Na representação apresentada ao TSE, os advogados de Flávio pedem que os perfis do investigado sejam suspensos até o fim das eleições. A defesa também solicita a aplicação de multa de R$ 30 mil, a remoção da publicação e de eventuais compartilhamentos.

Os advogados ainda pediram que a Meta preserve informações relacionadas aos perfis, incluindo dados de acesso, alcance das publicações e possíveis alterações no conteúdo.

Caso o tribunal não determine a suspensão das contas, a defesa solicita que o investigado seja proibido de fazer novas publicações contra Flávio Bolsonaro, sob pena de multa diária em caso de descumprimento.

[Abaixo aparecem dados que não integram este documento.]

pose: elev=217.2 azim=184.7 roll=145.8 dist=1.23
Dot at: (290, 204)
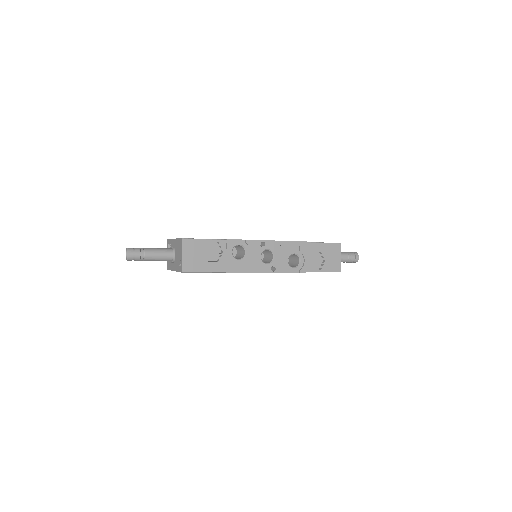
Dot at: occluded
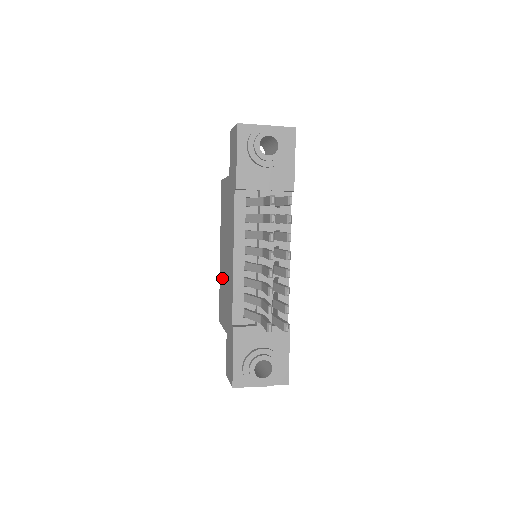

O caso também é investigado na esfera criminal. Em decisão de 15 de agosto, a Justiça de Minas Gerais autorizou a realização de busca e apreensão de aparelhos eletrônicos pertencentes ao investigado, além da quebra de sigilo telemático.

O homem prestou depoimento no mesmo dia. A Justiça também determinou que ele mantenha distância mínima de 500 metros de Flávio Bolsonaro, de sua residência, locais de trabalho e eventos de campanha.

Além disso, foi proibido qualquer tipo de contato com o candidato, seja pessoalmente, por telefone ou pelas redes sociais. Segundo a decisão judicial, o descumprimento das medidas pode levar à decretação de prisão preventiva.